● REQUIRED WORK
Go over the data and keep only the lines that include "left".

● INPUT MATERIAL
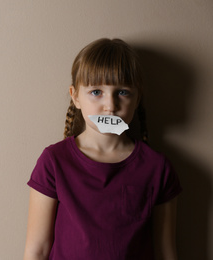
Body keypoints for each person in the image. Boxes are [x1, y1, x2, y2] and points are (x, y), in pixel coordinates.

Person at [23, 38, 182, 260]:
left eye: (123, 92)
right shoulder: (54, 161)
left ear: (137, 98)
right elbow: (36, 250)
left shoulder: (157, 168)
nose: (110, 105)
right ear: (75, 96)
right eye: (96, 92)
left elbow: (166, 252)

● ANSWER BELOW
left eye: (123, 92)
left ear: (137, 98)
left shoulder: (157, 168)
left elbow: (166, 252)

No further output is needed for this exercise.